The ‘T.o.F’ camera is a depth sensor. Depth sensors have been used in other phones and PCs in the past but in the Huawei implementation, it assists with depth sensing, skeletal track and real time motion capture. 3D Motion controlled gaming; shaping and AR apps can be enabled with this

The newer Huawei devices such as the mate20 and P30 have a feature called AI focus, enabled by the chipset in the device as well as trained AI models of commonly photographed objects to speed up and assist with focusing. If you try to focus on a flower or greenery, the device will run image inferencing using its AI processing routines and detect a flower or greenery.

To test the camera performance in the P30 I have simply performed a A-B-C comparison between three phones spanning the past few years, Huawei’s former flagship P10 Plus, Moto’s mid-range g6+and the Huawei P30 Pro.

If you want raw specs see our table, but otherwise I am not going to discuss those here. There are excellent benchmark references out there if you want to compare these and other phones photos such as DxoMark but here, a semi subjective test is just how the end user will experience.

These samples out of the three phones are close to possible to the originals apart from watermarks added and images saved back out using Adobe Photoshop’s very high JPEG pre-set (80% quality)

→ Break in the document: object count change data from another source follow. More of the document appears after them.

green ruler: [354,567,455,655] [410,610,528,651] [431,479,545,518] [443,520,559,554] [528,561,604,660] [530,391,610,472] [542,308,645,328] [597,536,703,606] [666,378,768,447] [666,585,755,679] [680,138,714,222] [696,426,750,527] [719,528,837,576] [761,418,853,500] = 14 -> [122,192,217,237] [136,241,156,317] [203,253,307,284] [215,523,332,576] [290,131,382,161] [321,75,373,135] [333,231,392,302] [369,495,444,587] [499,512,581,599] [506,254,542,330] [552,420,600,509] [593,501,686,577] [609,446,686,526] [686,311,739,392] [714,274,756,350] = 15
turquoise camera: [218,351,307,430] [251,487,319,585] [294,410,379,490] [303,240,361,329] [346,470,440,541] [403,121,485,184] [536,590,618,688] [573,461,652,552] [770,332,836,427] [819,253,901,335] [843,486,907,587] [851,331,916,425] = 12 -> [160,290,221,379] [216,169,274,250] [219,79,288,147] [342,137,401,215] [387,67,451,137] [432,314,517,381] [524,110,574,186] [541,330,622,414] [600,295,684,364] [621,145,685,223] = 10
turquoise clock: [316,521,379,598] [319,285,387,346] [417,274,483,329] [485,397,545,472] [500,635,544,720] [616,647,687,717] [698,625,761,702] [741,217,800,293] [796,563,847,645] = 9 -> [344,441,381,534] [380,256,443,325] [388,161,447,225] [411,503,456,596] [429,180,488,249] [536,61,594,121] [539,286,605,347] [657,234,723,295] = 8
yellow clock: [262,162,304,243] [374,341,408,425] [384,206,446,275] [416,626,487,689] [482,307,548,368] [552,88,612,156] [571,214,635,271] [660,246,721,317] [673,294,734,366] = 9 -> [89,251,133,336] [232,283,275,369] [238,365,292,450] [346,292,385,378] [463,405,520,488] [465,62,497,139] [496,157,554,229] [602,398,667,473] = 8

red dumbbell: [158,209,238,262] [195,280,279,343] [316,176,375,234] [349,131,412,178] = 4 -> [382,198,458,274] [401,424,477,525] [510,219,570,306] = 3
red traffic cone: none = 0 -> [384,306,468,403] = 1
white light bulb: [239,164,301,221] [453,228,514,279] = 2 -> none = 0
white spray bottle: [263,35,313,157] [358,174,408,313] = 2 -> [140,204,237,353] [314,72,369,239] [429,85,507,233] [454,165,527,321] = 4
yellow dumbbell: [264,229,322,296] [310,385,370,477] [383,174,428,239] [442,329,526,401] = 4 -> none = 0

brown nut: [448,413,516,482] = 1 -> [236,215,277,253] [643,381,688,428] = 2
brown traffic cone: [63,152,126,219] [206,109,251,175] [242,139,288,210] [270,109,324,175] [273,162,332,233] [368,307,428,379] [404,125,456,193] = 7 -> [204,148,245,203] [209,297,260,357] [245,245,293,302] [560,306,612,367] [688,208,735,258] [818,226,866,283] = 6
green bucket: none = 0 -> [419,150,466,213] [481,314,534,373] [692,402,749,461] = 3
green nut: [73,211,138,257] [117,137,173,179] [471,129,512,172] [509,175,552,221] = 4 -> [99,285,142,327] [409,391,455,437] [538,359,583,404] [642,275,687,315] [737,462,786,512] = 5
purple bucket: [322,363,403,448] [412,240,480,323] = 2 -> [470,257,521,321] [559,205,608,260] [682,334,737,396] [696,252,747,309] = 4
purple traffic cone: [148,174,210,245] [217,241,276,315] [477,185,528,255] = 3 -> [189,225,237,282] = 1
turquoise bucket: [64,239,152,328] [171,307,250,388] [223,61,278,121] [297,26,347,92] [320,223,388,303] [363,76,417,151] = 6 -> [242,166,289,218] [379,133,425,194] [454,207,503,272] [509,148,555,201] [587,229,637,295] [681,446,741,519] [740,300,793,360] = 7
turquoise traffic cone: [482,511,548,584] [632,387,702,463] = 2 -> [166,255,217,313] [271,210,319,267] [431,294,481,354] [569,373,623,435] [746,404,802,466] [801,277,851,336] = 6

Before viewing these samples please those this disclaimer.

Android devices ship out of the box with the camera resolution setting (megapixels) set to LESS than the maximum and advertised setting for a particular device.

In the case of Huawei’s P10 the available resolutions are 6 MP (16:9), 8 MP (4:3), 9 MP (1:1), 9 MP (16:9), 12 MP (4:3) and 20 MP (4:3).

Although I remembered to change the setting on the P30 I was testing, I forgot to check it on the P10 especially due to limited demo time. I assumed it was at the maximum setting as it is a set and forget thing. However earlier this year P10 received Android 8.0 update and it is likely this that reset the camera to 9MP.

As a result, the samples you are viewing are not a fair comparison but I have left the P10 in anyway. Despite the less megapixels the differences in fidelity.

Despite my mistake, it is somewhat a representation of the end user experience as this is how they will see their devices – with the camera setting not in the maximum resolution. iPhone users also need to check their settings.